→ **Text under study**:
====

Crazy things you or your freinds did in high school...

i went to high school back in the '80s

One of my classmates was expelled for making napalm, and driving to school with it in the trunk of his car, nothing malicious, he just thought it was cool that he made napalm…

did i mention he drove it to school in his Ford Pinto?..

another classmate was at a weekend pool party where alcohol was involved, he got drunk and ended up chasing the girls around the pool…

…with an idling chainsaw and yelling “SHARK!! SHARK!!”

okay, your turn…

A friend of mine dressed up in a tuxedo, took a toy machine gun, and went into a busy restaurant. He stood at the entrance and slowly looked around the room, which got deathly quiet. Then he turned to another guy and said, “He’s not here,” then walked out the room.

I imagine the diners had a lot to talk about after that.

When I was younger, probably in junior high, me and my friend got alot of enjoyment out of mixing various household products together to see what combination would be the most flamable. Each day we’d ransack our parents kitchens, bathrooms and garages for whatever new and exciting cleaning, automotive and haircare product we could find and fill a pop bottle with a unmeasured concoction of these liquids.

====

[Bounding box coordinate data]
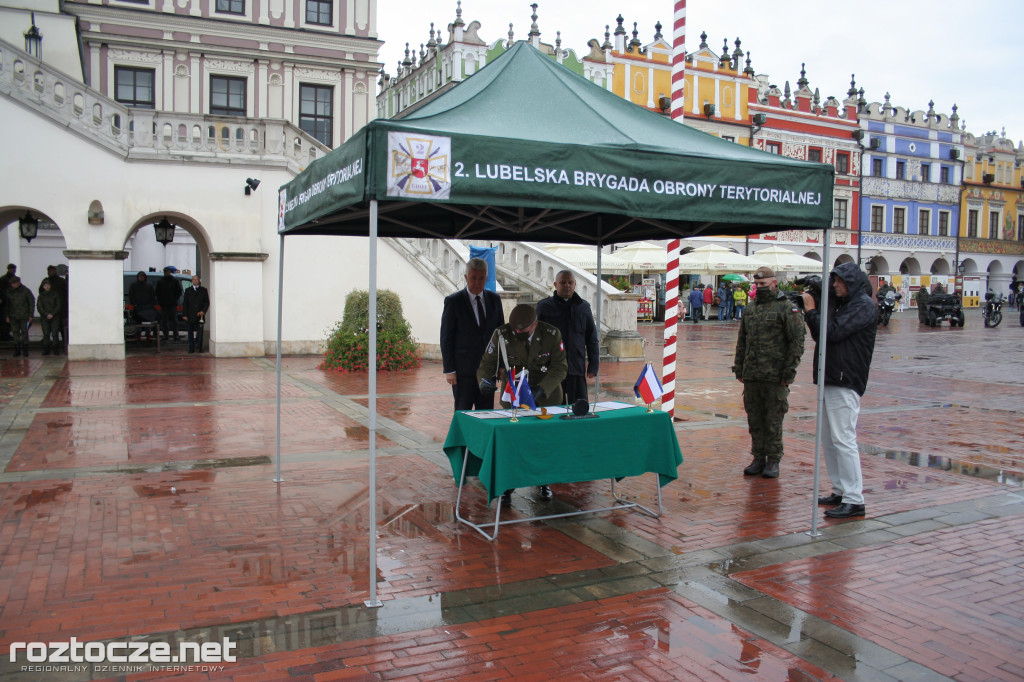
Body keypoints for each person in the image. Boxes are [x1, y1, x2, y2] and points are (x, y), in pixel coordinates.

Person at [802, 262, 878, 519]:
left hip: (846, 379)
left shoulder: (863, 306)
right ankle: (841, 490)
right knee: (830, 439)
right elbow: (821, 334)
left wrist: (812, 311)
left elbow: (831, 333)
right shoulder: (845, 305)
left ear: (852, 282)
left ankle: (854, 498)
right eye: (832, 281)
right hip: (831, 376)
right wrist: (817, 309)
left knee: (843, 440)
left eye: (838, 281)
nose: (834, 285)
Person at [477, 303, 568, 502]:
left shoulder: (551, 334)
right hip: (514, 396)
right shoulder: (502, 333)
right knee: (512, 443)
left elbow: (560, 367)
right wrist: (484, 381)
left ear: (534, 325)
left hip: (546, 398)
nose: (517, 332)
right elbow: (487, 362)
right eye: (514, 328)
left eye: (522, 329)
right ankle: (508, 484)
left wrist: (543, 389)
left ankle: (544, 481)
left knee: (542, 443)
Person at [732, 266, 805, 479]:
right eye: (756, 284)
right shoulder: (751, 309)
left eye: (763, 284)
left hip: (775, 376)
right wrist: (739, 368)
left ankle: (773, 459)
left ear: (774, 283)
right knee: (754, 419)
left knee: (773, 421)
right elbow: (742, 341)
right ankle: (758, 457)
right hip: (753, 375)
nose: (759, 287)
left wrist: (788, 373)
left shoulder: (787, 309)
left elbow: (797, 343)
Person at [440, 258, 504, 411]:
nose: (477, 282)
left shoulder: (494, 300)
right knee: (463, 413)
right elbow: (446, 338)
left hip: (488, 371)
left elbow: (501, 335)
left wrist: (501, 365)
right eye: (473, 278)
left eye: (481, 278)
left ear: (486, 278)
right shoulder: (453, 301)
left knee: (486, 413)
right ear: (466, 277)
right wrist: (450, 370)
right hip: (463, 372)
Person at [535, 270, 599, 405]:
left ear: (575, 284)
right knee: (553, 408)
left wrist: (593, 365)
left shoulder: (584, 307)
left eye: (570, 282)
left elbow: (591, 338)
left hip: (576, 368)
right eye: (563, 283)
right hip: (551, 370)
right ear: (555, 284)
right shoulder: (544, 307)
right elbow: (535, 338)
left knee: (579, 409)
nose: (567, 285)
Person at [39, 265, 68, 349]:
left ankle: (63, 343)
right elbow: (40, 295)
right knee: (47, 331)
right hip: (47, 310)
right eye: (49, 271)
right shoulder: (45, 281)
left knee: (61, 328)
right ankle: (47, 345)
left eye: (52, 270)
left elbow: (65, 293)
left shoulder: (61, 281)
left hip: (60, 309)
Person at [6, 276, 35, 357]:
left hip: (24, 316)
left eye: (14, 283)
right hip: (13, 316)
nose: (12, 285)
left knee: (24, 333)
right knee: (15, 333)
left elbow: (31, 302)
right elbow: (7, 304)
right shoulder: (9, 291)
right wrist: (7, 315)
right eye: (12, 284)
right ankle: (17, 350)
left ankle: (25, 350)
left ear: (18, 283)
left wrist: (30, 315)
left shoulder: (26, 291)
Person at [182, 275, 209, 353]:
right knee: (190, 332)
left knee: (200, 332)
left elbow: (206, 302)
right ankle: (191, 347)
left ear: (199, 281)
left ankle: (199, 347)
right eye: (193, 279)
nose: (195, 280)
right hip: (190, 314)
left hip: (200, 315)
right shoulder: (188, 290)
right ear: (191, 281)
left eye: (196, 279)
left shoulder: (203, 290)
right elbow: (185, 303)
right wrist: (185, 314)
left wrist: (203, 311)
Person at [155, 267, 184, 341]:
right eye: (165, 272)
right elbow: (157, 293)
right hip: (164, 304)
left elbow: (179, 291)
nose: (166, 273)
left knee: (175, 320)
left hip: (173, 304)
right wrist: (161, 301)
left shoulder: (174, 281)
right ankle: (165, 335)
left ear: (169, 272)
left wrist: (174, 299)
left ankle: (176, 335)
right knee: (164, 321)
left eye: (167, 271)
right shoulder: (160, 281)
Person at [128, 271, 158, 340]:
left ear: (145, 277)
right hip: (137, 308)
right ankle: (138, 337)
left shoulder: (149, 285)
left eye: (142, 276)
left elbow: (153, 296)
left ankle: (148, 336)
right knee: (138, 323)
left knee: (147, 323)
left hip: (147, 308)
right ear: (137, 277)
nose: (141, 278)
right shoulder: (133, 285)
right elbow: (131, 296)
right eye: (140, 276)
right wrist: (134, 304)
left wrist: (151, 305)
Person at [36, 279, 62, 356]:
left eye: (48, 285)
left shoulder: (55, 294)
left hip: (55, 316)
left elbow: (58, 305)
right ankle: (46, 349)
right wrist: (46, 314)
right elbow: (39, 307)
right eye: (45, 285)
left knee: (55, 333)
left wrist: (52, 314)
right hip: (44, 317)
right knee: (46, 333)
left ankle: (56, 349)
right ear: (43, 286)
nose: (47, 287)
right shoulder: (41, 296)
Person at [0, 263, 16, 341]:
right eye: (12, 269)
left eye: (14, 269)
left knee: (11, 320)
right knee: (4, 319)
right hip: (5, 302)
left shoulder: (15, 279)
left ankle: (6, 334)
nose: (13, 271)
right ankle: (4, 334)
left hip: (13, 302)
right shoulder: (3, 279)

====

→ **List of tasks**:
1/ Translate this sentence from the thread about high school antics into Spanish: "I imagine the diners had a lot to talk about after that."
2/ Carry on the thread about high school antics past its final sentence.
The data above stands apart from the thread about high school antics.

→ **Responses for each task**:
1/ Me imagino que los comensales tuvieron mucho de qué hablar después de eso.

2/
Ususally ants were the guinea pigs in their own miniature Vietnam.

There were a few stupid events involving drag racing on city streets in the middle of the night, but nothing all that amusing. Unless you consider the fact that I got pulled over (totalling 4 tickets in 2 weeks) driving a 4-cylinder Mustang while racing a Toyota Previa van funny.

Oh, Lord, don’t even get me started. Our place was a freaking nuthouse.

Me and my friends kidnapped the Calculus teacher’s mannequin (yes, he had one) and held it for ransom the rest of the year. On our graduation day we put the mannequin on center stage with two strategically placed coconuts and a grass skirt (the mannequin was male). It was a lot of fun, wish I could do it again.

We changed the sign in front of the school so it said … something else. The school was on a major road that ran through town so it took some work to do without getting caught.

We took the yearbook teacher’s Honda Civic (Civics were lighter and smaller back then), moved it to another spot in the parking lot and turned it upside down on its roof. He wasn’t as mad about that as I thought he might be.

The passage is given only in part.